#### [Explore the material]
**a.** In the passage on physical inventory counts, how long does all order movement stop?
**b.** Restate the passage on physical inventory counts from "No matter the" to "know to expect.", replacing "3PL" with "third-party logistics company".
**c.** Extend the passage on physical inventory counts, picking up after its final sentence.

#### [Text segment]
-*-*-
There are a few different ways to perform an inventory count, they vary from more involved to less—a full counts, cycle count, tag count, or ad hoc count. Learn more about the different physical inventory counting methods here 

No matter the type of count you perform, and when, it’s an important exercise to be detailed and thorough about. Any misses or mistakes may ripple into larger issues down the line. Make use of automation when you can or outsource to an inventory auditing company to make sure it’s done properly.  

What to Expect from a Physical Inventory Count?  

If you work with a 3PL or fulfillment provider, you may be under the impression that all inventory counting is out of your hands. It’s not. You are, in the end, responsible for the inventory you have in stock. Even if you’re not performing the physical inventory count yourself, you need to take a very active role in verifying the final inventory numbers.  

Here are a few details that ecommerce brands may not know to expect.  

  • All order movement stops for at least 48 hours. This is imperative to focus on tagging, reconciling, and counting.  
  • No products can be expected from your manufacturer—everything must be in person without, all supplier transactions are completed.
-*-*-
#### [Source material]
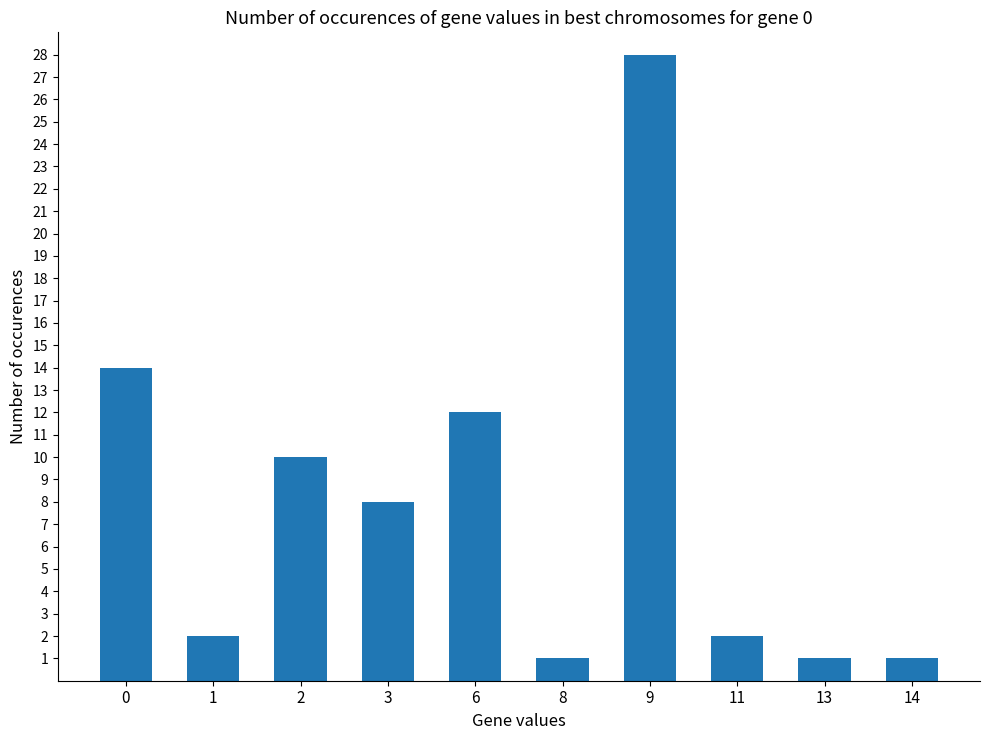

What is the sum of the values at 2 and 1?

12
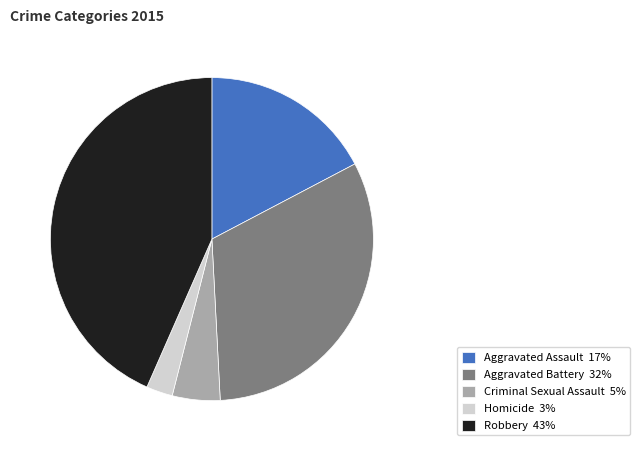

Is there any slice that represents more than half of the pie?

No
-*-*-
#### [Answers for this exercise]
**a.** For at least 48 hours.

**b.**
No matter the type of count you perform, and when, it’s an important exercise to be detailed and thorough about. Any misses or mistakes may ripple into larger issues down the line. Make use of automation when you can or outsource to an inventory auditing company to make sure it’s done properly.  

What to Expect from a Physical Inventory Count?  

If you work with a third-party logistics company or fulfillment provider, you may be under the impression that all inventory counting is out of your hands. It’s not. You are, in the end, responsible for the inventory you have in stock. Even if you’re not performing the physical inventory count yourself, you need to take a very active role in verifying the final inventory numbers.  

Here are a few details that ecommerce brands may not know to expect.

**c.**
  • Your business is essentially on hold for two days, sometimes more.  
  • Expect to be in daily meetings with your 3PL combing through and finalizing the inventory. 
  • You’ll be asked to thoroughly review inventory numbers and your tagged inventory audit report. 
  • Be prepared to cycle up or cycle down if there are discrepancies between your books and what your 3PL or auditor counts in physical stock. 

How Your 3PL Should Support Brand Growth  

If you outsource fulfillment and logistics to a 3PL, your provider should help you set up a physical inventory count and assess the data. A 3PL with experience will prove valuable when you have more or less of a product you’d expected. Working with a provider who supports omnichannel fulfillment may be especially helpful to help your brand grow into new sales channels.